For partners, it may equal the end of the relationship. This may carry feelings of hurt or betrayal. There may be a sense that they have been lied to or even in some cases used. Even if the partner is supportive it may be the case that they feel isolated. I have heard partners of Trans people talk about the lonely they can experiences
It can be the case that they don’t want to burden the person who has just come out with these feelings for fear of not being seen as supportive or rejecting them. They may carry guilt at the fact they cannot accept the truth immediately and fear that they will be perceived as homophobic.

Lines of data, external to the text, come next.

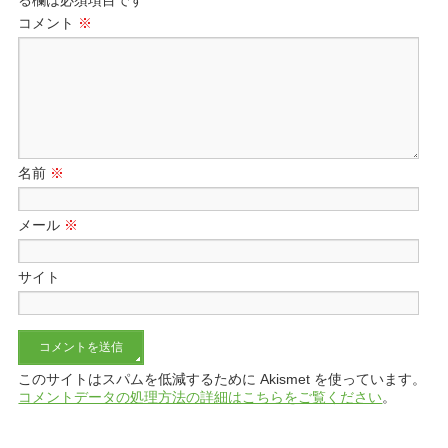
る欄は必須項目です
コメント
※
名前
※
メール
※
サイト
このサイトはスパムを低減するために Akismet を使っています。
コメントデータの処理方法の詳細はこちらをご覧ください
。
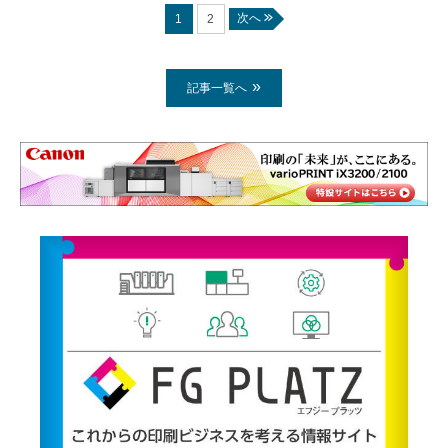
次へ
1
2
記事一覧へ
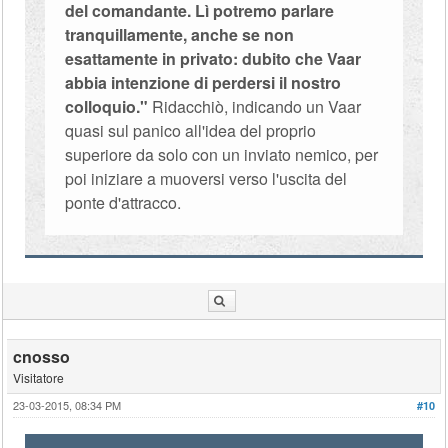
del comandante. Lì potremo parlare
tranquillamente, anche se non
esattamente in privato: dubito che Vaar
abbia intenzione di perdersi il nostro
colloquio."
Ridacchiò, indicando un Vaar
quasi sul panico all'idea del proprio
superiore da solo con un inviato nemico, per
poi iniziare a muoversi verso l'uscita del
ponte d'attracco.
cnosso
Visitatore
23-03-2015, 08:34 PM
#10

However their feelings are just as important. There is help in the form of FFLAG ( friends and families of lesbians and gays) which has resources to support and groups nationwide. But accessing an LGBT affirmative practitioner would also be an invaluable experience.
A lot of the emotions of guilt, shame and fear that are so prevalent in the coming out experience may also be mirrored. Ultimately what is needed is time to adjust to the new reality, the person is still the same as they were beforehand. Friends and family need to be supported in their own process and dealing with what they are feeling.
Just because somebody may struggle initially with a family member coming out, does not necessarily mean they are homophobic. It could be same as when somebody receives a cancer diagnosis. There is fear, regret and anxiety about the past and the future. It doesn’t mean that they won’t be supportive.
LGBT affirmative practice should deal with the full spectrum of sexuality, for every client that we see and support in coming out there is a family involved. Nobody lives in isolation. By supporting family members we are also embracing the wider community and equipping future allies.
We promote the message that sexuality is part of the everyday human experience
What are your experiences of LGBT affirmative practice ? Please share your experiences.